** Opening Recorded information block **

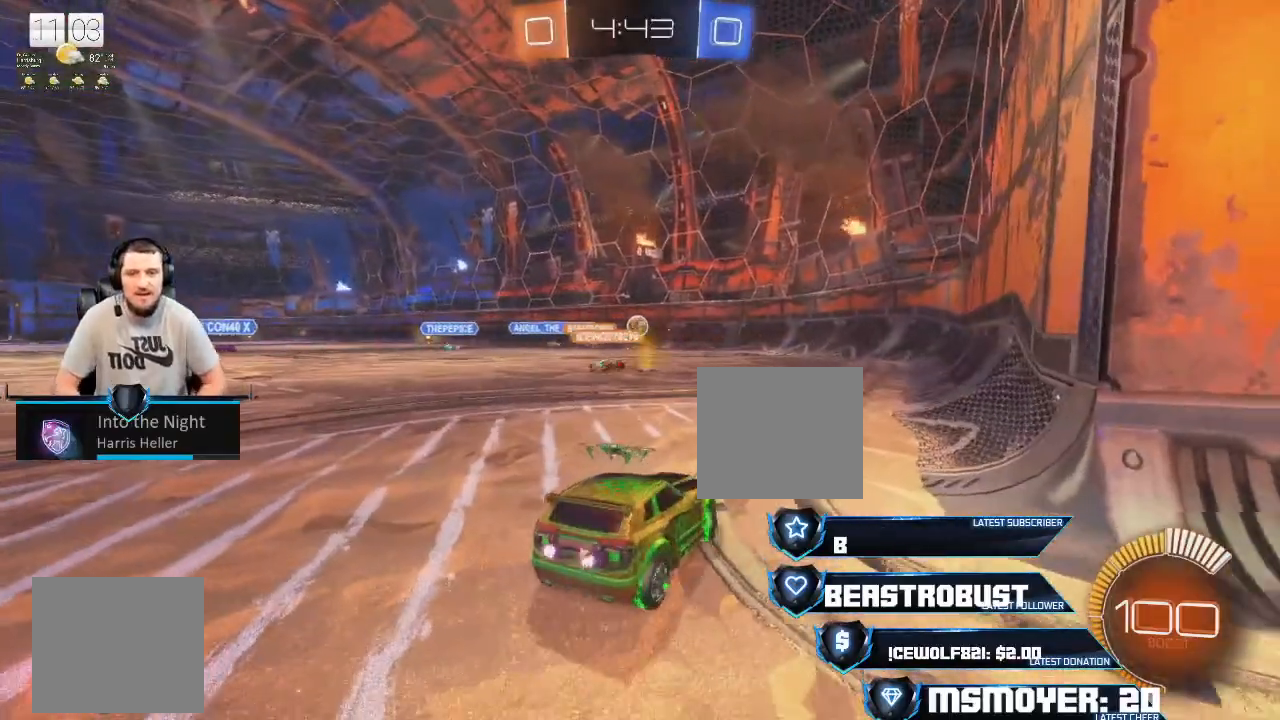
{"buttons": ["R2"], "left_stick": "center", "right_stick": "center", "events": [[33, "left_stick", "center"], [67, "L2", "up"], [133, "R2", "down"]]}
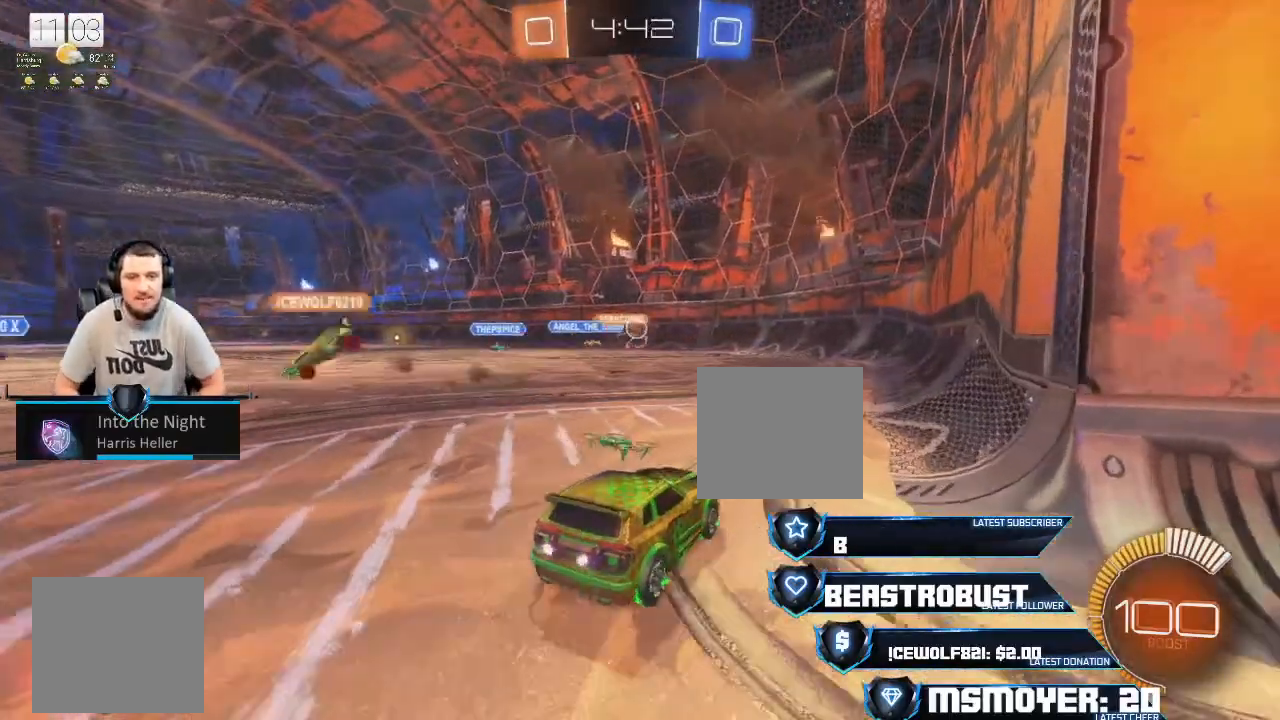
{"buttons": ["L2"], "left_stick": "center", "right_stick": "center", "events": [[100, "R2", "up"], [333, "L2", "down"]]}
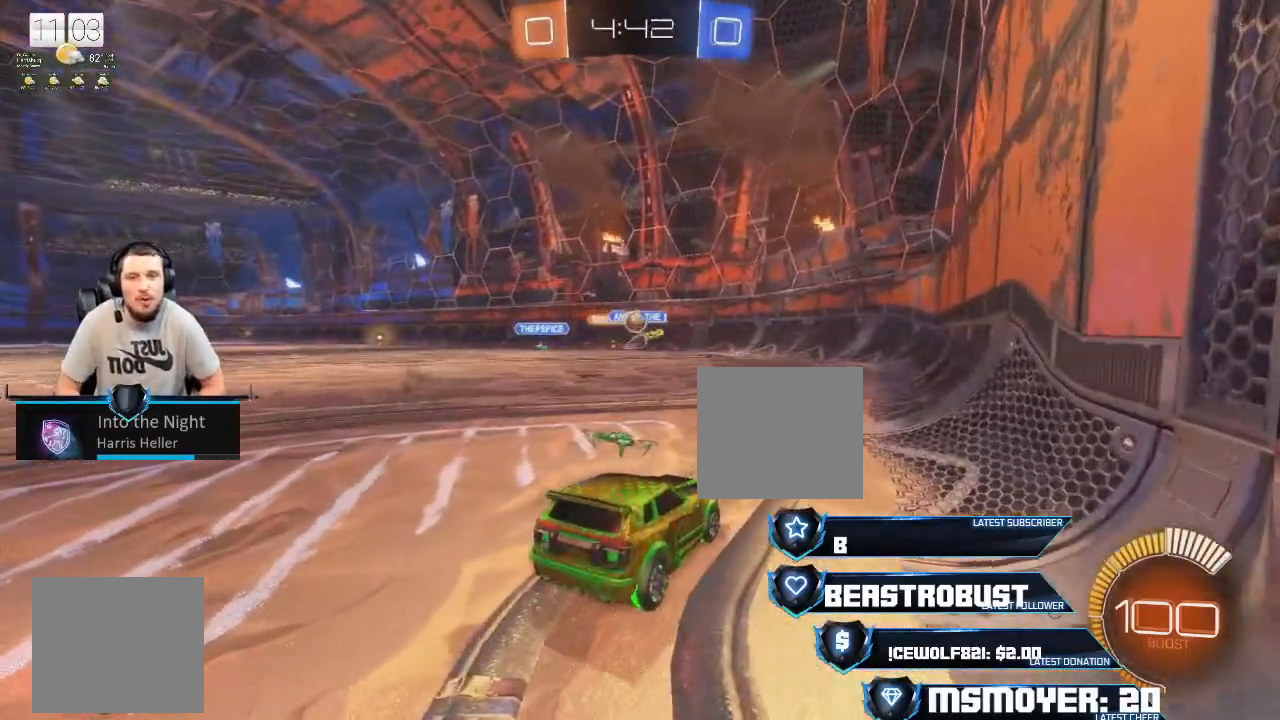
{"buttons": [], "left_stick": "center", "right_stick": "center", "events": [[200, "L2", "up"]]}
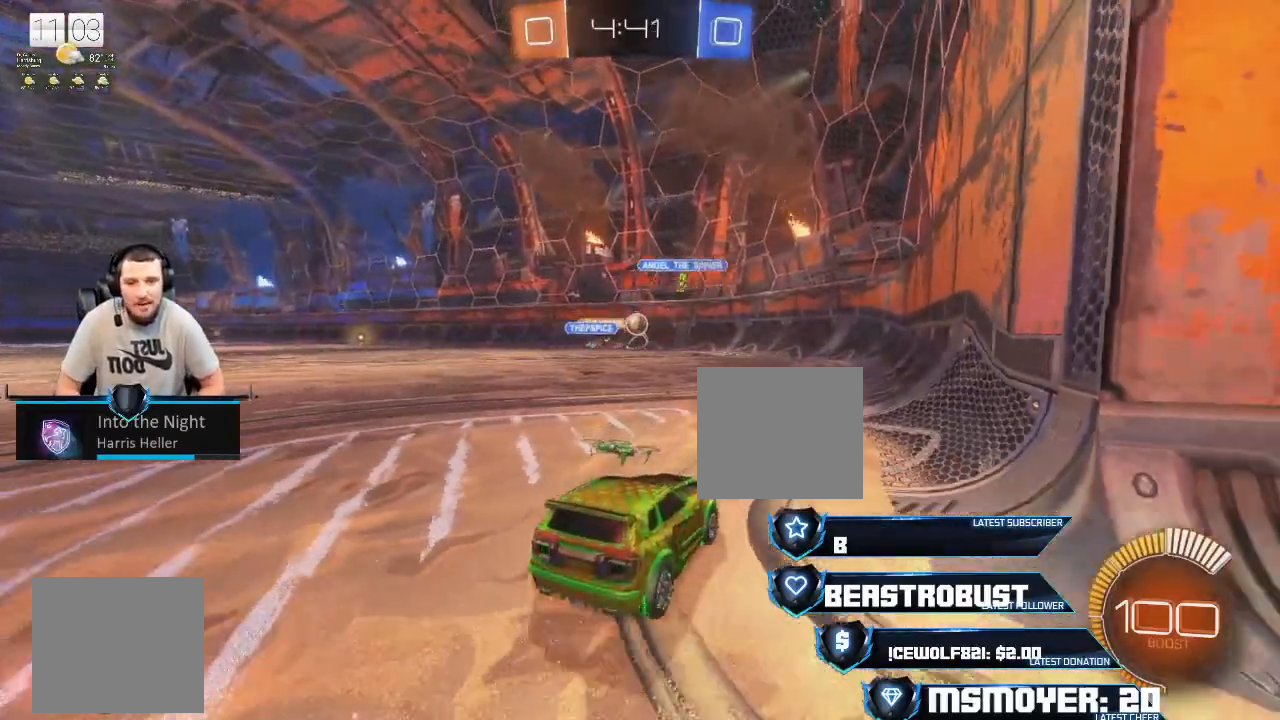
{"buttons": ["L2"], "left_stick": "center", "right_stick": "center", "events": [[367, "L2", "down"]]}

** Closing Recorded information block **

**What is being asked**
Your reply should be one number: the count of lines above that hold the word "down".

**Response to this exercise**
3